• Exercise requirements: With the pictures left out, copy the records below exactly from the first line down to the line holding "pinky tip: (194, 221)", and include that line.

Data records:
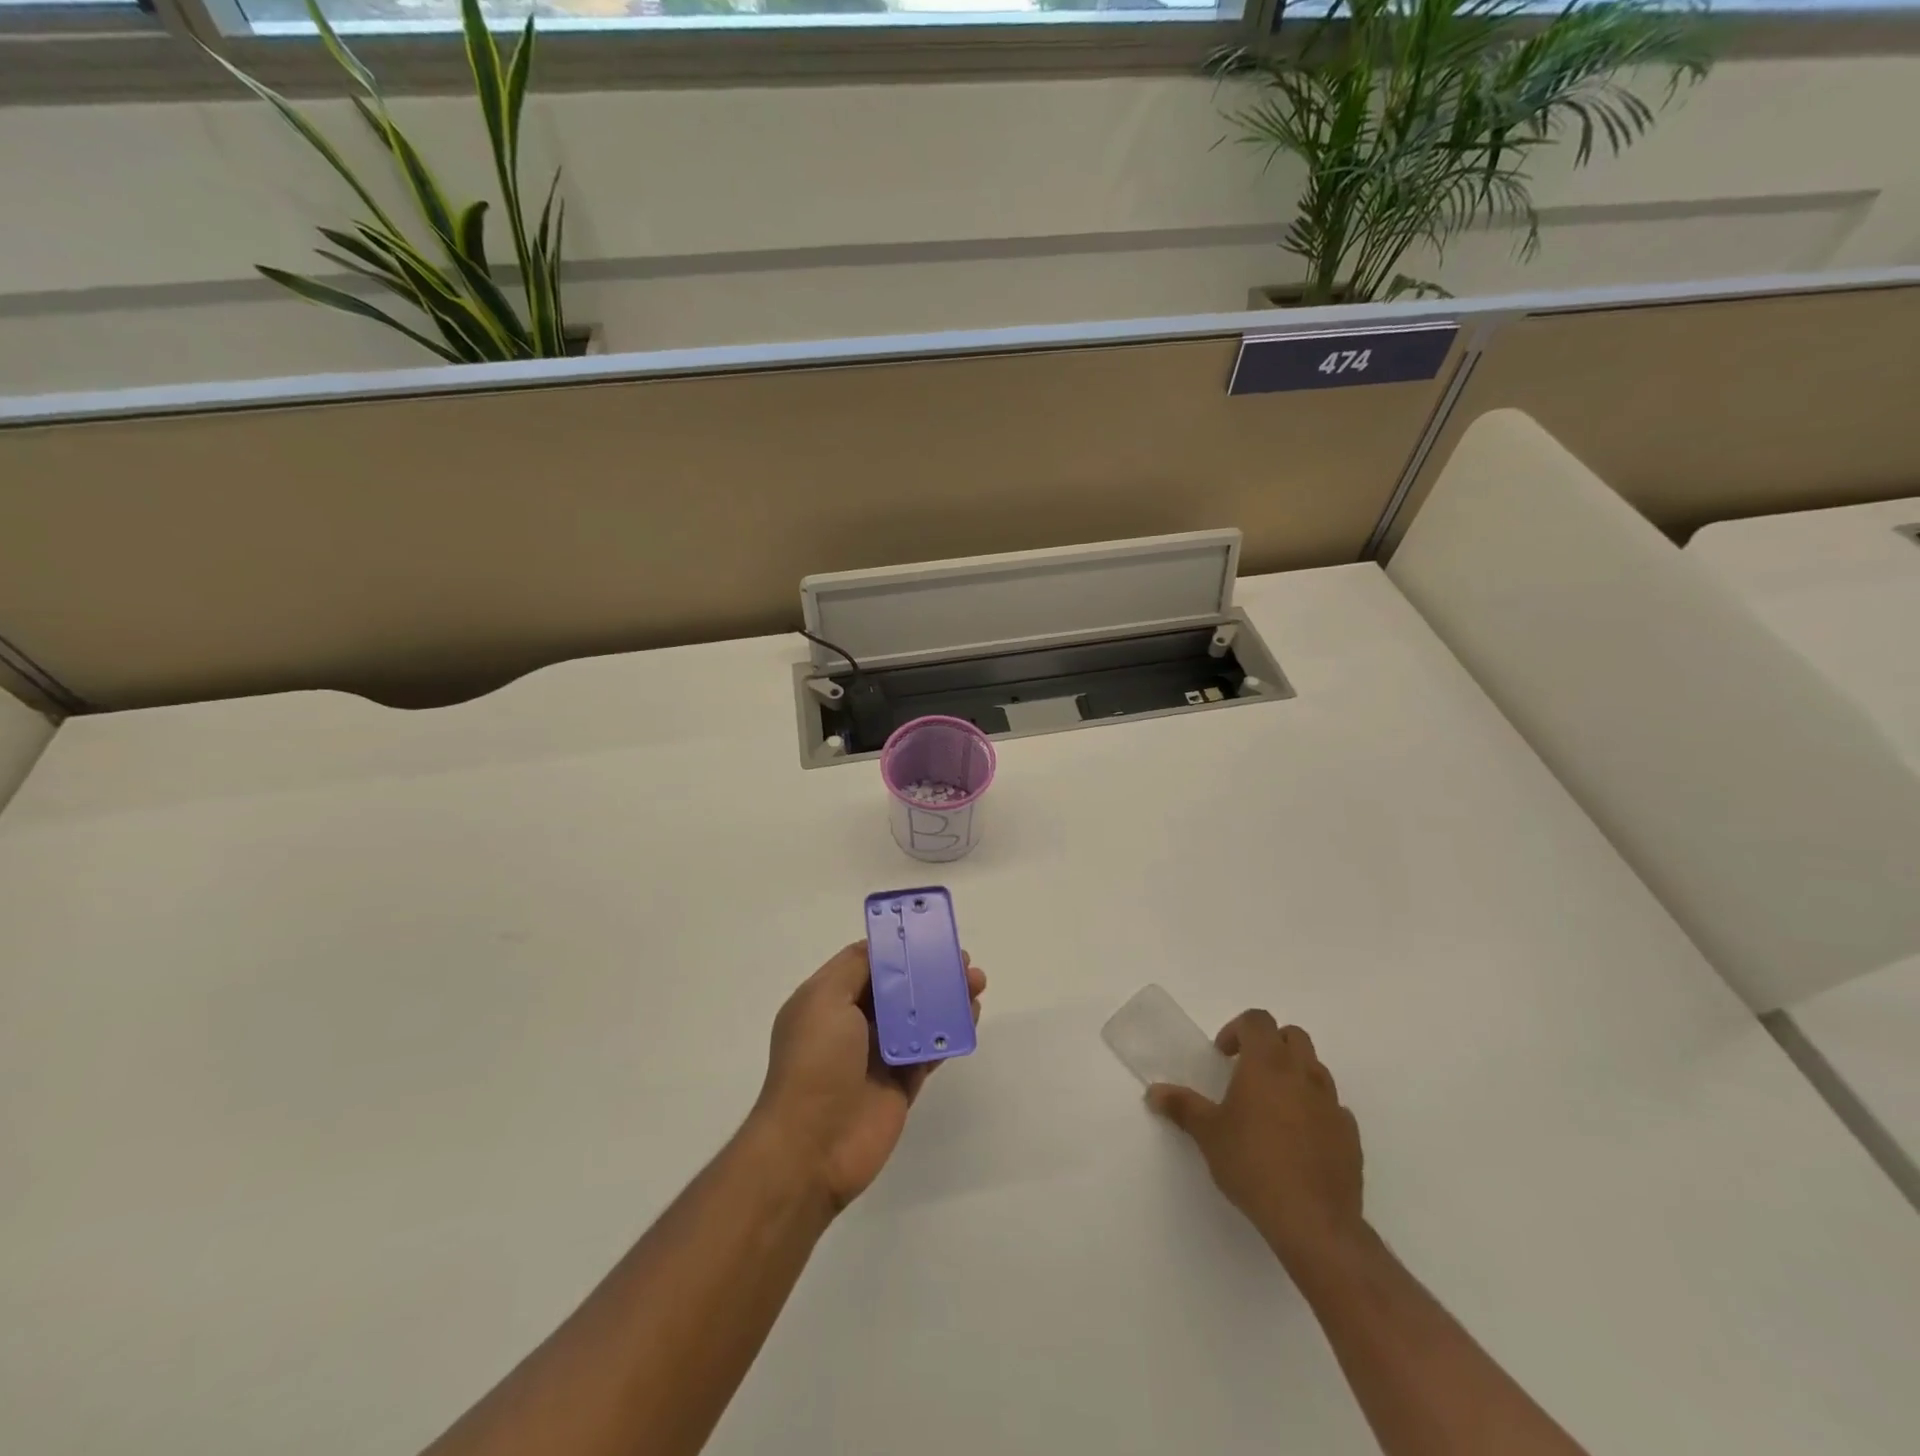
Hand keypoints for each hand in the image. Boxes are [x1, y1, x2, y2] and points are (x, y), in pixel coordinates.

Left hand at [752, 942, 984, 1213]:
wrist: (812, 1147)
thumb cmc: (815, 1063)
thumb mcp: (824, 999)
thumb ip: (855, 967)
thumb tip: (882, 948)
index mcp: (828, 1000)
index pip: (868, 963)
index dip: (899, 948)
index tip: (930, 934)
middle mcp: (853, 1024)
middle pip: (899, 988)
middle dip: (930, 970)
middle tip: (963, 960)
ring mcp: (879, 1055)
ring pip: (919, 1016)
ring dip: (946, 997)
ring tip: (976, 982)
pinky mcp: (901, 1083)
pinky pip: (930, 1050)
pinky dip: (951, 1031)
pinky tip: (971, 1015)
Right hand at [1148, 1011, 1363, 1270]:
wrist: (1313, 1220)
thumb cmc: (1252, 1164)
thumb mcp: (1208, 1134)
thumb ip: (1182, 1107)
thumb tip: (1153, 1092)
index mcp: (1267, 1063)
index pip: (1257, 1020)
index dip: (1237, 1029)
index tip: (1224, 1056)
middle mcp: (1303, 1073)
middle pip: (1292, 1036)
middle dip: (1270, 1044)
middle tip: (1248, 1072)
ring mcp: (1331, 1103)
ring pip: (1315, 1069)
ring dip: (1294, 1075)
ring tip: (1273, 1107)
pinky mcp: (1350, 1135)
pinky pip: (1332, 1107)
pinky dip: (1315, 1109)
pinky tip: (1299, 1138)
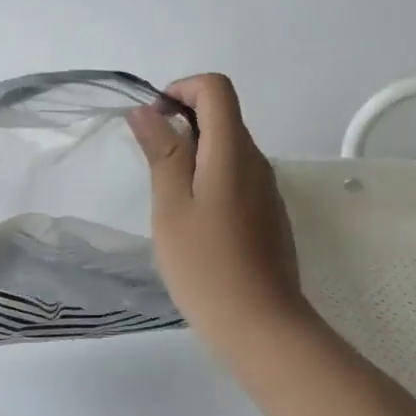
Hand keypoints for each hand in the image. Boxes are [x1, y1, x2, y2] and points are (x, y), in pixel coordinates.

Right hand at [129, 74, 313, 349]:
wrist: (263, 328)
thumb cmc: (207, 265)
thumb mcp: (171, 205)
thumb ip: (162, 151)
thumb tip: (146, 110)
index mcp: (233, 151)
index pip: (215, 88)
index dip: (181, 89)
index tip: (154, 121)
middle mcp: (257, 161)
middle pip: (222, 115)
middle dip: (182, 121)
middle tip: (153, 163)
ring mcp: (267, 189)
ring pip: (228, 147)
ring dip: (194, 152)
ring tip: (168, 197)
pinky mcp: (269, 214)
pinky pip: (237, 175)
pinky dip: (210, 177)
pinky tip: (194, 221)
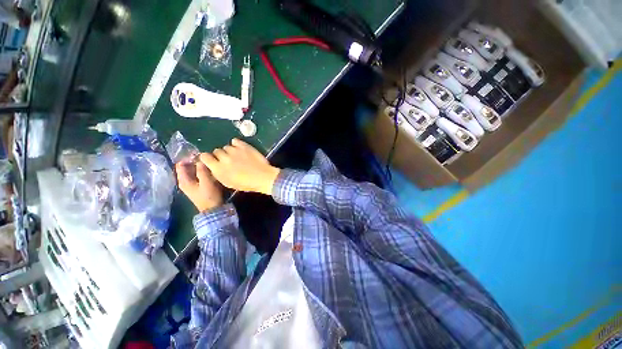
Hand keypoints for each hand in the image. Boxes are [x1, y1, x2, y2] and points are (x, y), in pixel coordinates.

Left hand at [176, 161, 223, 211]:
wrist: (213, 209)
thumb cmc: (209, 196)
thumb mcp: (206, 182)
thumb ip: (202, 170)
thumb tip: (201, 160)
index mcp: (183, 180)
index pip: (180, 165)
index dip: (187, 158)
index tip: (199, 155)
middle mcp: (184, 182)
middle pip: (186, 167)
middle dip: (195, 162)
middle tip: (206, 158)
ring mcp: (191, 185)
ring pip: (193, 171)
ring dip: (199, 167)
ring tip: (209, 163)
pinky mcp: (197, 187)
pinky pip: (197, 175)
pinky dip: (201, 171)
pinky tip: (209, 171)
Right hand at [200, 138, 279, 194]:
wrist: (262, 177)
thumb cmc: (246, 184)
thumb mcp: (228, 183)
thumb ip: (218, 173)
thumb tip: (214, 167)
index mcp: (218, 168)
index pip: (204, 157)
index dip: (208, 158)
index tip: (213, 160)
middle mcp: (224, 157)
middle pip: (216, 151)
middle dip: (220, 155)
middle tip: (228, 160)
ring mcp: (234, 150)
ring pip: (226, 147)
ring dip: (230, 151)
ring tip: (237, 156)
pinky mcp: (244, 146)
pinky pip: (235, 141)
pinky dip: (236, 144)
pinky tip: (240, 149)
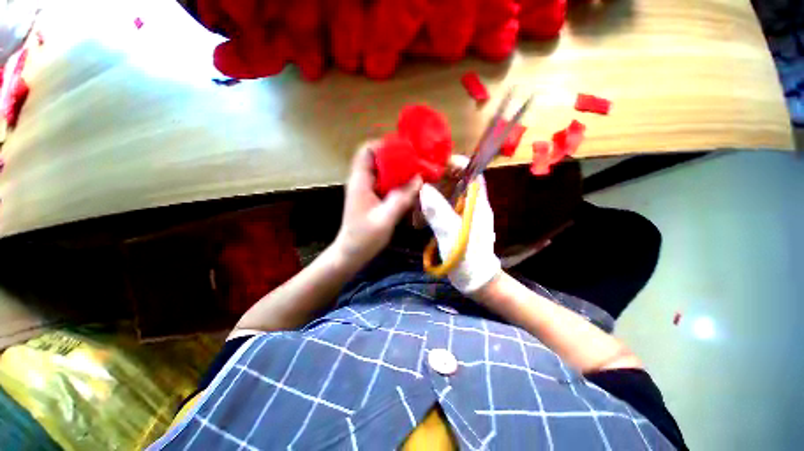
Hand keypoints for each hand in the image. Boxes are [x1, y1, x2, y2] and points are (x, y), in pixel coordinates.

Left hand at [334, 143, 422, 266]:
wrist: (351, 253)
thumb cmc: (364, 237)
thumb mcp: (385, 219)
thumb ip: (402, 199)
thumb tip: (419, 180)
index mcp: (360, 182)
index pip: (367, 151)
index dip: (384, 145)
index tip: (404, 149)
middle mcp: (362, 182)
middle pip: (377, 159)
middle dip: (396, 158)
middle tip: (415, 162)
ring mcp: (366, 190)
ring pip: (383, 172)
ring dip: (398, 171)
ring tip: (416, 172)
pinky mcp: (371, 198)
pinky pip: (385, 184)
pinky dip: (397, 183)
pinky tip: (409, 188)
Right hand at [419, 166, 500, 293]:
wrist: (476, 280)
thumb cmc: (468, 257)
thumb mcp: (452, 233)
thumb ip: (438, 210)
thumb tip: (424, 188)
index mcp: (476, 201)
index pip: (471, 171)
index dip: (455, 163)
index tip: (433, 164)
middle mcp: (470, 202)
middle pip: (454, 180)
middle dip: (435, 181)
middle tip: (415, 185)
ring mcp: (461, 213)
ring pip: (445, 194)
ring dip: (429, 198)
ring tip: (413, 207)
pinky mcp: (453, 222)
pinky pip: (440, 208)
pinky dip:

• Solution to this exercise:
Hand keypoints for each hand in the image. Boxes are [x1, y1, x2, y2] and points are (x, y), in pixel coordinates.

Left hand at [752, 942, 984, 1213]:
wrist: (812, 1147)
thumb cmc: (815, 1063)
thumb mcp: (824, 999)
thumb ip: (855, 967)
thumb tip: (882, 948)
index mcp: (828, 1000)
index pip: (868, 963)
index dip: (899, 948)
index tip: (930, 934)
middle mcp: (853, 1024)
middle pip: (899, 988)
middle dip: (930, 970)
middle tip: (963, 960)
ring mcp: (879, 1055)
ring pip: (919, 1016)
ring dip: (946, 997)
ring tip: (976, 982)
pinky mcp: (901, 1083)
pinky pip: (930, 1050)
pinky dip: (951, 1031)
pinky tip: (971, 1015)
Right hand at [1148, 1011, 1363, 1270]:
wrist: (1313, 1220)
thumb cmc: (1252, 1164)
thumb mcp: (1208, 1134)
thumb ip: (1182, 1107)
thumb tip: (1153, 1092)
index mcp: (1267, 1063)
index pip: (1257, 1020)
index dip: (1237, 1029)
index tip: (1224, 1056)
middle mcp: (1303, 1073)
middle pip: (1292, 1036)
middle dip: (1270, 1044)
middle tip: (1248, 1072)
ring mcp: (1331, 1103)
ring pip: (1315, 1069)
ring dip: (1294, 1075)
ring tip: (1273, 1107)
pinky mcp: (1350, 1135)
pinky pip: (1332, 1107)
pinky dip: (1315, 1109)
pinky tip: (1299, 1138)
Hand keypoints for each hand in the image. Boxes are [x1, y1, x2, y2] and points are (x, y), in pixel coordinates.

Right hand at [129, 74, 313, 349]:
wrist: (263, 328)
thumb cmc: (207, 265)
thumb mcp: (171, 205)
thumb ip: (162, 151)
thumb tip: (146, 110)
index mcp: (233, 151)
index pip: (215, 88)
index dip: (181, 89)
index tip: (154, 121)
middle mcp: (257, 161)
middle pip: (222, 115)
middle dip: (182, 121)
middle tip: (153, 163)
ring mcp: (267, 189)
ring pip: (228, 147)
ring dip: (194, 152)
ring tip: (168, 197)
pinky mcp: (269, 214)
pinky pip: (237, 175)
pinky dip: (210, 177)
pinky tip: (194, 221)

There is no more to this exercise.